Les startups LegalTech vont-elles uberiser la justice ?

En revanche, ce qui est plus innovant, c’est que récemment l’expression « LegalTech » a vu son acception s’élargir aux startups qui ont pour ambition de favoriser l’accès au droit des citoyens, consommateurs et entreprises ou encore de fournir à ceux-ci les outils qui leur permettront de régler leurs affaires juridiques, sans passer par l’intermédiaire d’un avocat ou de la justice.
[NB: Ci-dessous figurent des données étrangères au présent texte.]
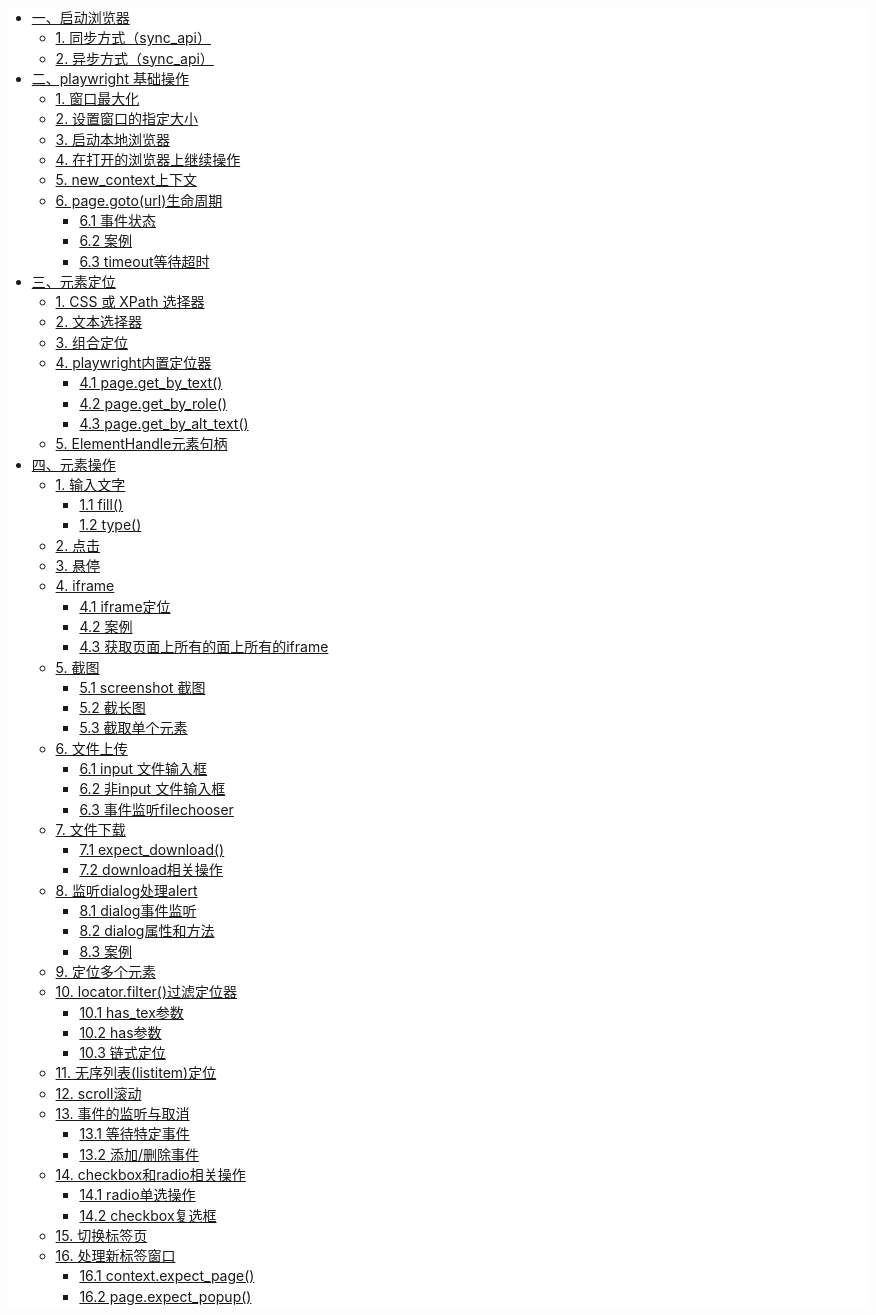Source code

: - [一、启动浏览器](#一启动浏览器)
  -  [1. 同步方式（sync_api）](#1-同步方式sync_api)
  - [2. 异步方式（sync_api）](#2-异步方式sync_api)
- [二、playwright 基础操作](#二playwright-基础操作)
  - [1. 窗口最大化](#1-窗口最大化)
  - [2. 设置窗口的指定大小](#2-设置窗口的指定大小)
  - [3. 启动本地浏览器](#3-启动本地浏览器)
  - [4. 在打开的浏览器上继续操作](#4-在打开的浏览器上继续操作)
  - [5. new_context上下文](#5-new_context上下文)
  - [6. page.goto(url)生命周期](#6-pagegotourl生命周期)
    - [6.1 事件状态](#61-事件状态)
    - [6.2 案例](#62-案例)
    - [6.3 timeout等待超时](#63-timeout等待超时)
- [三、元素定位](#三元素定位)
  - [1. CSS 或 XPath 选择器](#1-css-或-xpath-选择器)
  - [2. 文本选择器](#2-文本选择器)
  - [3. 组合定位](#3-组合定位)
  - [4. playwright内置定位器](#4-playwright内置定位器)
    - [4.1 page.get_by_text()](#41-pageget_by_text)
    - [4.2 page.get_by_role()](#42-pageget_by_role)
    - [4.3 page.get_by_alt_text()](#43-pageget_by_alt_text)
  - [5. ElementHandle元素句柄](#5-elementhandle元素句柄)
- [四、元素操作](#四元素操作)
  - [1. 输入文字](#1-输入文字)
    - [1.1 fill()](#11-fill)
    - [1.2 type()](#12-type)
  - [2. 点击](#2-点击)
  - [3. 悬停](#3-悬停)
  - [4. iframe](#4-iframe)
    - [4.1 iframe定位](#41-iframe定位)
    - [4.2 案例](#42-案例)
    - [4.3 获取页面上所有的面上所有的iframe](#43-获取页面上所有的面上所有的iframe)
  - [5. 截图](#5-截图)
    - [5.1 screenshot 截图](#51-screenshot-截图)
    - [5.2 截长图](#52-截长图)
    - [5.3 截取单个元素](#53-截取单个元素)
  - [6. 文件上传](#6-文件上传)
    - [6.1 input 文件输入框](#61-input-文件输入框)
    - [6.2 非input 文件输入框](#62-非input-文件输入框)
    - [6.3 事件监听filechooser](#63-事件监听filechooser)
  - [7. 文件下载](#7-文件下载)
    - [7.1 expect_download()](#71-expect_download)
    - [7.2 download相关操作](#72-download相关操作)
  - [8. 监听dialog处理alert](#8-监听dialog处理alert)
    - [8.1 dialog事件监听](#81-dialog事件监听)
    - [8.2 dialog属性和方法](#82-dialog属性和方法)
    - [8.3 案例](#83-案例)
  - [9. 定位多个元素](#9-定位多个元素)
  - [10. locator.filter()过滤定位器](#10-locatorfilter过滤定位器)
    - [10.1 has_tex参数](#101-has_tex参数)
    - [10.2 has参数](#102-has参数)
    - [10.3 链式定位](#103-链式定位)
  - [11. 无序列表(listitem)定位](#11-无序列表listitem定位)
  - [12. scroll滚动](#12-scroll滚动)
  - [13. 事件的监听与取消](#13-事件的监听与取消)
    - [13.1 等待特定事件](#131-等待特定事件)
    - [13.2 添加/删除事件](132-添加/删除事件)
  - [14. checkbox和radio相关操作](#14-checkbox和radio相关操作)
    - [14.1 radio单选操作](#141-radio单选操作)
    - [14.2 checkbox复选框](#142-checkbox复选框) 
  - [15. 切换标签页](#15-切换标签页)
  - [16. 处理新标签窗口](#16-处理新标签窗口)
    - [16.1 context.expect_page()](#161-context.expect_page)
    - [16.2 page.expect_popup()](#162-page.expect_popup)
En France, c'est avec cette vision que Legal e-Services s'est installée comme le spécialiste de la digitalisation des solutions de règlement extra-judiciaire des litiges. Le déclic est venu d'une rencontre avec Zbynek Loebl, avocat tchèque expert de l'ODR (Online Dispute Resolution) qui a abouti à un partenariat pour l'implémentation de Youstice, une plateforme de règlement en ligne des litiges de consommation, sur les marchés français, belge, portugais et marocain. Peu de temps après, c'est d'une rencontre avec un groupe de juristes lors hackhaton organisé par Axa et Open Law en 2015 qu'est né le projet de développement au sein du Lab Legal e-Services d'une plateforme digitale d'arbitrage qui a été mise en marché sous le nom de FastArbitre.
 

Du buzzword au mouvement disruptif

Un mouvement qui remonte à 2009 aux Etats-Unis et qui a pris beaucoup d’ampleur. Alors qu’elles étaient seulement 15 cette année-là, Angel List recense aujourd’hui plus d’un millier de LegalTechs, principalement en Amérique du Nord, mais aussi en Europe et en Amérique latine. Certes, ce nombre doit sans doute être relativisé. En effet, à y regarder de plus près, parmi ces entreprises, on compte également des cabinets juridiques qui se définissent eux-mêmes comme startup et des entreprises dont les services en sont encore au stade de la version beta, dans l’attente de lever des fonds. En outre, le nombre d’échecs passés montre qu’il est difficile de percer dans le secteur des LegalTechs.
 
Le plus souvent, les LegalTechs ont été créées par des étudiants en droit fascinés par la réussite du fondateur de Facebook, Mark Zuckerberg, ou par des entrepreneurs, totalement étrangers au monde juridique, qui ont su déceler une opportunité économique dans la faible – pour ne pas dire le manque- d’appétence technologique des avocats et autres professions juridiques. Sous l’influence de l’université de Stansford et de sa Future Law Conference, véritable fer de lance du mouvement des startups LegalTech, la Silicon Valley s’est imposée comme le Hub mondial des LegalTechs. L’université californienne a d’ailleurs également lancé CodeX, à la fois centre de recherche sur les technologies juridiques et incubateur de startups lancées par les étudiants en droit dont sont issues quelques réussites du mouvement LegalTech telles que JudicataLex Machina, ou encore Ravel Law.